We sold our van this week which was a little sad but watched it go to a good home. Over 40k it was as good as a van can be really minus a little issue here and there covered under warranty. Since we have just 2 kids and they are out of strollers we downsized big time and picked up an Acura RDX. The refinement is what we missed the most over the last 3 years and this fit the bill for price and being whisper quiet with a sporty ride. Anyway I want to thank everyone and hopefully I can still help time to time. 

-P


----------



## kat505 (Apr 25, 2012)

*Just sold our Routan also*

We had our Routan 2 weeks shy of 3 years. Never had a problem with it. Our problem is our road crew not plowing this year. We're on a hill and I can't take my husbands 4x4 from him, so I got my own. 2015 Explorer. Gets me where I need to. I loved the Routan. It is the sharpest looking minivan out there, but I felt like I was living a lie. I really didn't know where I belonged: Chrysler or VW. Maybe someday, I'll get a real VW.


----------



## juvefan20 (Mar 24, 2001)

Nice move on the Explorer. The XLT was on our short list but my wife really kept pushing for something smaller. I agree though, as I was trying to sell the Routan I did not know if it was a good thing or bad thing educating people that the van was a Chrysler, one guy got totally freaked it about it and told me it was impossible. For though the van was great, I bought it new out the door for 24,100 and sold it for 14,500. Over 39 months of ownership is cost me just under $260 month with 1 new set of tires incl in that price. Can't beat that.


----------



## routan2010se (Jun 17, 2013)

https://www.youtube.com/watch?v=q_bo_4VX7ZE

If you want to remove it without remving the door, and I don't know if that can be done, I would remove the passenger seat and see how many screws you can find and remove and if the panel can be popped off from inside.

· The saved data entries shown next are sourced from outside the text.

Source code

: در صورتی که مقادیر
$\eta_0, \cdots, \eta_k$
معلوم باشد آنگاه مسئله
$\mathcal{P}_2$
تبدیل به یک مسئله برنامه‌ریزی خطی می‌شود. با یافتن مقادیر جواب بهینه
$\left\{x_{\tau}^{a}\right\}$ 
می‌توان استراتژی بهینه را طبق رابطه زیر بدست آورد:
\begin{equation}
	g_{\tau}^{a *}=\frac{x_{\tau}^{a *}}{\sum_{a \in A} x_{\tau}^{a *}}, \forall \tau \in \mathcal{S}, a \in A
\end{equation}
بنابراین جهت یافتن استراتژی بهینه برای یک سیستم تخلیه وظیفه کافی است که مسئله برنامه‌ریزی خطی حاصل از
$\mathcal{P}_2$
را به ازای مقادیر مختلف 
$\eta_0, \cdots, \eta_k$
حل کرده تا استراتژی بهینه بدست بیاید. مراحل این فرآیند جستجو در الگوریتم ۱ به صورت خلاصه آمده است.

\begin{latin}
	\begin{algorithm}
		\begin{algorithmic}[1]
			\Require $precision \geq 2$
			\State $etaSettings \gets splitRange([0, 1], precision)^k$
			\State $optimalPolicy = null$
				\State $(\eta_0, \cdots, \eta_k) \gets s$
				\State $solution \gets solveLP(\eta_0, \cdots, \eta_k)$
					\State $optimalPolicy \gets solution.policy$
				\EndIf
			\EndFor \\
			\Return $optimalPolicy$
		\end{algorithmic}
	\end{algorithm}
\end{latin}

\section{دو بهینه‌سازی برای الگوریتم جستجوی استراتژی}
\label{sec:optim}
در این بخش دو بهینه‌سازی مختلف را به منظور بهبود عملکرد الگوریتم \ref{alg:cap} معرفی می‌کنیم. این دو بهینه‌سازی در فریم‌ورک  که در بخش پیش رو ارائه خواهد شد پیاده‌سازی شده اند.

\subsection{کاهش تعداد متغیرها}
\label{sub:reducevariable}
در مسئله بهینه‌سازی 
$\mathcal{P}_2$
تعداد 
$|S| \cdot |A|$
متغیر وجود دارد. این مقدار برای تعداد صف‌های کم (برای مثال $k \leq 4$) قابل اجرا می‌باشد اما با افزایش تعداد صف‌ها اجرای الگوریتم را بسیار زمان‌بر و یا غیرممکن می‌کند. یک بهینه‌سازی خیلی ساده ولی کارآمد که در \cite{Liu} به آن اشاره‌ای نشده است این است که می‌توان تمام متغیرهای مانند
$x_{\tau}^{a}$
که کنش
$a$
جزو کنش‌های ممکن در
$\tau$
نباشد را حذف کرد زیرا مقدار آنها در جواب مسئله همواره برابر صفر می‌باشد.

I think removing the door would suck since you have to worry about alignment.


----------



## Chedman13 (May 30, 2012)

juvefan20 said:


> Hi Everyone
> 
> We sold our van this week which was a little sad but watched it go to a good home. Over 40k it was as good as a van can be really minus a little issue here and there covered under warranty. Since we have just 2 kids and they are out of strollers we downsized big time and picked up an Acura RDX. The refinement is what we missed the most over the last 3 years and this fit the bill for price and being whisper quiet with a sporty ride. Anyway I want to thank everyone and hopefully I can still help time to time.
> 
> -P


Yeah, I listed it to "upgrade" to a SUV, then removed the listing -- for what I can get for the car, it's honestly better to just keep it. It's not refined as you said, but it's a work horse as it hauls the kids and everything that goes with it. Trips to Home Depot are easy with the seats down in the rear so decided to kept it until it dies.

RDX are very nice, great gas mileage (I always got 15-17 combined driving with the Routan) and reliable! Great purchase.


----------